The Other Israel Film Festival, spotlighting ‘marginalized voices’ in the country, is back in NYC this year with a hopeful message

Last year’s festival, which was scheduled for early November, was indefinitely postponed following Hamas’ Oct. 7, 2023, attack on Israel.

Advertisement

New York City’s Other Israel Film Festival, which spotlights marginalized voices in Israel, opens this week with a slate of movies by Israeli and Palestinian filmmakers.

It’s a notable return for the festival, which was indefinitely postponed in 2023 in the wake of Hamas’ Oct. 7 attack on Israel.  This year, it aims to “highlight the stories of those who stand together for coexistence and an end to violence,” according to its website.

The festival, which runs at the Marlene Meyerson JCC Manhattan and is now in its 18th installment, opens Thursday night with “The Other,” a documentary about Israelis and Palestinians, and what happens when they meet “the other.” The festival will close the evening of Tuesday, Dec. 10 with a screening of “Shoshana,” a thriller about a British police officer in 1938 Mandatory Palestine who falls in love with the daughter of Dov Ber Borochov, a Labor Zionist leader.

Following a year-plus of war between Israel and Hamas, and with more than 100 hostages still held in captivity in Gaza, the festival aims to tread a fine line: telling complicated, multi-ethnic stories — mainly for a Jewish audience — without being insensitive.

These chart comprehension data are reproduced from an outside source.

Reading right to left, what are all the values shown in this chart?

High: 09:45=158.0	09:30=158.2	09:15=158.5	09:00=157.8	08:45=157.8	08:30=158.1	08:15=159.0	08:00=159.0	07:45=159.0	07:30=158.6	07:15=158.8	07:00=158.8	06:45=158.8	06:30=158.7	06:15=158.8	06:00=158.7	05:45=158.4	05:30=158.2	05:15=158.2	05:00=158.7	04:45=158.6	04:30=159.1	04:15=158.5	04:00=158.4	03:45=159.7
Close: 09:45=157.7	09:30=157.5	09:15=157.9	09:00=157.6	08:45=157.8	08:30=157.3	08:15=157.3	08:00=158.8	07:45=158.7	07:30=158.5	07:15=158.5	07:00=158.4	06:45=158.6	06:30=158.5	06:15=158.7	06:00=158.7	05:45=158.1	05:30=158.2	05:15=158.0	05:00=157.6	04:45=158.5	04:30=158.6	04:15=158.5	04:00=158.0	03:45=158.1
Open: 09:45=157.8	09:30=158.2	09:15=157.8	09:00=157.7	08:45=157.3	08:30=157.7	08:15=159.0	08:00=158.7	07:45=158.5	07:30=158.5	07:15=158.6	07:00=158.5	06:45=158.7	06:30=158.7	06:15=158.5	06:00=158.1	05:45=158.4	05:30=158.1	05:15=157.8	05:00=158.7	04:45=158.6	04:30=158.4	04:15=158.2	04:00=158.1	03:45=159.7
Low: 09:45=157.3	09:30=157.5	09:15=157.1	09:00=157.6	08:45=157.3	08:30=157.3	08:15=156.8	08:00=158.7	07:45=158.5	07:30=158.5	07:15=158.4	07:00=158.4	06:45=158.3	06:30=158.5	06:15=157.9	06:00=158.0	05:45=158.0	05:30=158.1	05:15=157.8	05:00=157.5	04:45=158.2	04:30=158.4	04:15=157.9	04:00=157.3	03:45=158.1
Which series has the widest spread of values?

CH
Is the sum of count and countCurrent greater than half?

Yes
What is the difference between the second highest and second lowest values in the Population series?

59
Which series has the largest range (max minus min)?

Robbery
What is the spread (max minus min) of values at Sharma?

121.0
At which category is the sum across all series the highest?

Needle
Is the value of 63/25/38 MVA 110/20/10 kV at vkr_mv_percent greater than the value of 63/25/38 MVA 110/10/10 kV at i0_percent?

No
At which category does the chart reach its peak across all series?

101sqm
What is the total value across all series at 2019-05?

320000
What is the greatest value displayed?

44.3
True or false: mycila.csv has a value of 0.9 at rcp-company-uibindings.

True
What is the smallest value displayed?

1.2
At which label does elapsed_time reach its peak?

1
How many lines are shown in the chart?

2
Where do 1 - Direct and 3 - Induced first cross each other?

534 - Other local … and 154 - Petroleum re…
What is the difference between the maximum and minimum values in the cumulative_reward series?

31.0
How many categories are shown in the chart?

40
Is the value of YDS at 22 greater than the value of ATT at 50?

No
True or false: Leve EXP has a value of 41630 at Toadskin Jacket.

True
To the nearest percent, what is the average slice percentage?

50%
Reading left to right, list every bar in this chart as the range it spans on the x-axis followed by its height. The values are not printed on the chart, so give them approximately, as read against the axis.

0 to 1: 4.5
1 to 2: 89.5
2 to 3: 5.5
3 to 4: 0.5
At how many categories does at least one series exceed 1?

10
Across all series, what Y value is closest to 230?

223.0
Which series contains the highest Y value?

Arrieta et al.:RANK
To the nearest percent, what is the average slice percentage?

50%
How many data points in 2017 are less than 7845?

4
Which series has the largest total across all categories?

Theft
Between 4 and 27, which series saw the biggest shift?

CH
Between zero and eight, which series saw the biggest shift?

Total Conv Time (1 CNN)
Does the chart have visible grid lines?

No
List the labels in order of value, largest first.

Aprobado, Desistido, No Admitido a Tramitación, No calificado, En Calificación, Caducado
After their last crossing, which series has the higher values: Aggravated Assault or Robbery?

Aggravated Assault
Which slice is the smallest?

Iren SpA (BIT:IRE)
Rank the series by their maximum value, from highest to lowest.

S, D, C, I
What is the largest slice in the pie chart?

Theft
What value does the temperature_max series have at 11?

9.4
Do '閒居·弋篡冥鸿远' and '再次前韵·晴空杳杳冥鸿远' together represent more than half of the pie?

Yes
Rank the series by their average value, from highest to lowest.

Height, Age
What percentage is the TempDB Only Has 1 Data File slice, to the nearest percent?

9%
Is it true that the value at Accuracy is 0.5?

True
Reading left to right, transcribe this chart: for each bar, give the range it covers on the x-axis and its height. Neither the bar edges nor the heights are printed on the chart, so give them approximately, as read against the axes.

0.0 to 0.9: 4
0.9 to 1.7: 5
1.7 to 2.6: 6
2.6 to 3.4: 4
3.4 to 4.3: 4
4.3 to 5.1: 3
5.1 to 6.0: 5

“In many ways, we had to really think hard about how to approach doing ‘Other Israel’ this year, since the new reality of Oct. 7, in how to be both sensitive and what points we want to make with this festival,” said Isaac Zablocki, the executive director of the festival and the JCC’s senior director of film programs. “We really landed on, for the most part, having a theme of the shared stories, and looking for these positive examples of working together and finding stories that can bring the community together rather than tear it apart.”

Thursday night’s film, “The Other,” was set to premiere at last year’s festival, which was never mounted. After the Oct. 7 attack, Israeli-American Jewish director Joy Sela revisited the subjects of her film (which was originally shot between 2017 and 2023) and included new elements in the documentary, including updated interviews and footage from the war.

“It needed a kind of an epilogue that tells where these relationships have been impacted and where they have changed since Oct. 7,” Zablocki said. “And we’re really happy that the film actually has that and has become even more relevant in some ways.”

One screening that has already sold out is Sunday night’s “The Bibi Files,” a documentary that makes use of a trove of leaked police interrogation footage from Israeli Prime Minister Benjamin Netanyahu’s years-long corruption scandals, featuring footage that’s illegal to screen in Israel. There will also be a Q&A with the film’s director, Alexis Bloom, and producer Alex Gibney.

Other films that will screen include “Savoy,” a docudrama about the 1975 terror attack on the Savoy Hotel in Tel Aviv that centers on Kochava Levy, the Yemeni Jewish woman who acted as an Arabic-speaking mediator between the Palestine Liberation Organization and the Israeli military while she was held hostage in the hotel; and “The Checkpoint Women: Memories,” a documentary about a group of Israeli women who safeguard the rights of Palestinians who cross the border between Israel and the West Bank.

Notably absent from the festival lineup: Oscar hopeful “No Other Land,” which won two awards in New York City this week: best documentary at The Gothams and best non-fiction film at the New York Film Critics Circle. The film, created by a Palestinian-Israeli collective, chronicles how the residents of Masafer Yatta, a group of Palestinian villages in the West Bank, have dealt with the more than 20-year threat of displacement as the Israeli military seeks to create a closed military zone. (In 2022, the Israeli Supreme Court ruled that Israel had jurisdiction over the land and that the Palestinian residents living there could be forced to leave.) The film was “too hard for this moment,” Zablocki said.

He added, “We were looking this year for those shared stories, and working together stories, and stories that can give us hope and not discouragement.”